I’ve found various ways to probe nvidia-settings for the information, for example like:
nvidia-settings -g gpucoretemp
or
nvidia-settings -q=gpu:0
but whatever I do, I get a complaint about the display:
$ nvidia-settings -g gpucoretemp
ERROR: Cannot open display ‘’.
$ nvidia-settings -q=gpu:0
ERROR: The control display is undefined; please run nvidia-settings --help for usage information.
I assume this is somehow related to this being a headless server.
So, any suggestions?
nvidia-settings will also work but as you noticed you have to get picky with the query flags and it may not list all your gpus if they aren’t in the xorg.conf files.

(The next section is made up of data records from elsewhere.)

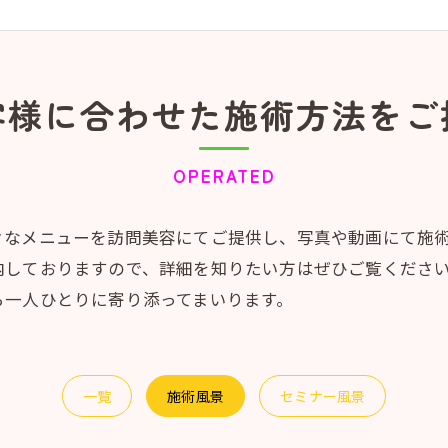
客様に合わせた施術方法をご
OPERATED
々なメニューを訪問美容にてご提供し、写真や動画にて施
内しておりますので、詳細を知りたい方はぜひご覧くださ
ら一人ひとりに寄り添ってまいります。
一覧
施術風景
セミナー風景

Also note that nvidia-smi device numbers are not the same as nvida-settings device numbers, which are not the same as CUDA device numbers… always confusing.
In my PC I’m running now, you see I have 3 flavors of cards installed at once. To nvida-settings, the GT240 is gpu:0. To nvidia-smi, it’s GPU 2. To cuda, it’s device 3.
I always add a query flag to my own tools to simply listing the cuda devices so I can decide which ones to activate manually since you can’t really query reliably.
I build this list via simple calls to cudaGetDeviceProperties for each device number.
Temperature
GPU Current Temp : 72 C
GPU Shutdown Temp : 99 C
GPU Slowdown Temp : 96 C
GPU Max Operating Temp : N/A
Memory Current Temp : N/A
Memory Max Operating Temp : N/A
Temperature
GPU Current Temp : 73 C
GPU Shutdown Temp : 97 C
GPU Slowdown Temp : 92 C
GPU Max Operating Temp : N/A
Memory Current Temp : N/A
Memory Max Operating Temp : N/A